Naturally, the EU has taken the moral high ground and presented its desire for an Irish Sea border as a quest for peace, rather than a concession to irrational murderers. For the EU, this is perfectly consistent, as its advocates have often claimed that Europe will descend into utter barbarism without its precious EU parliament. Five years ago, I wroteabout David Cameron using the spectre of war to argue against Brexit, as if the French are just waiting for Britain to leave the EU so they can cross the Channel in force and do what Napoleon could not. Likewise, I wrote about Angela Merkel’s hysterical claims that Greece could not be allowed to default on its creditors or leave the EU because this too would result in a war, even though Greek debt was around 0.3 per cent of the EU’s GDP. Fears of violence, it seems, drive a good deal of EU wrangling.

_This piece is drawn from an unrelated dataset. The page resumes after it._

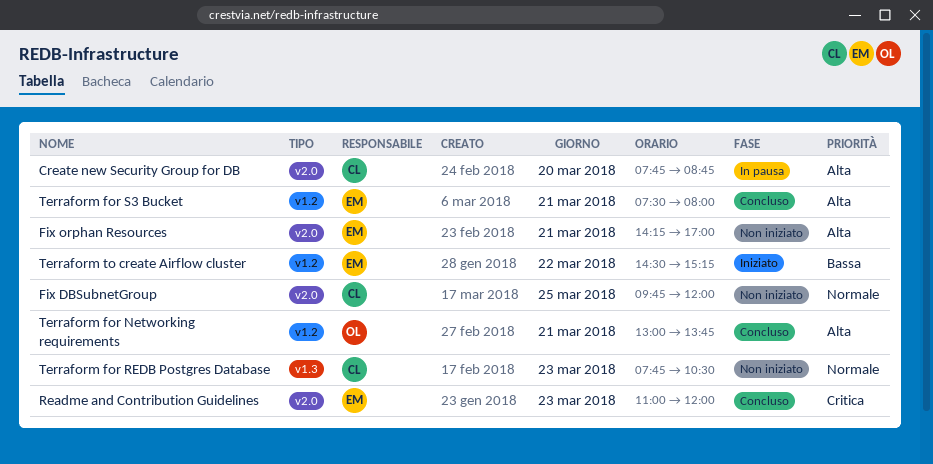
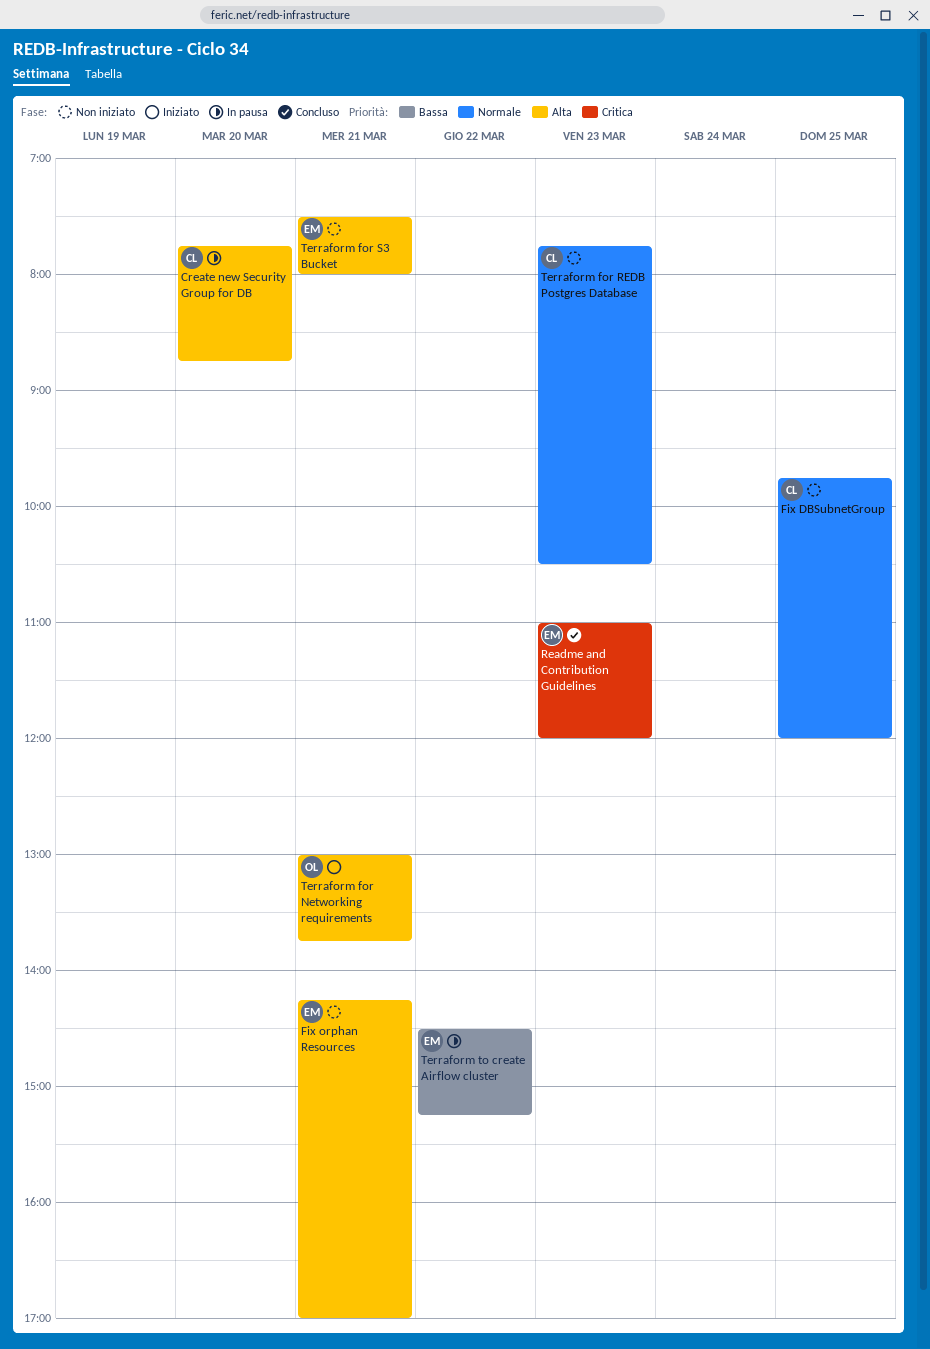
Terraform for Networking requirements, status: Concluso -> Iniziato
Terraform for S3 Bucket, status: Concluso -> Non iniziato
Terraform to create Airflow cluster, status: Iniziato -> In pausa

But just as I am sceptical that it is solely the EU preventing a civilisational collapse in Europe, so too am I sceptical that basing Northern Ireland peace on the existence or non-existence of passport control is a good idea. Does anyone believe that having almost an entire society’s school children segregated by their religion is a good thing? Does anyone think that a country that is rapidly enforcing COVID check-ins just to walk in and out of buildings cannot deal with a passport office? Does anyone actually believe that the people threatening to murder you at the border are people who should be appeased?
Irrespective of whether or not a so-called “hard border” in Ireland is a good idea, the politicians should at least be honest. They should admit their policy is one of fear and appeasement. The fuss over the Irish border is purely about satisfying terrorists, nothing more, and the British political class should be open about that. That way, the people can judge the wisdom of such compromises, and perhaps they will be less surprised when enemies of peace ask for more than they have received.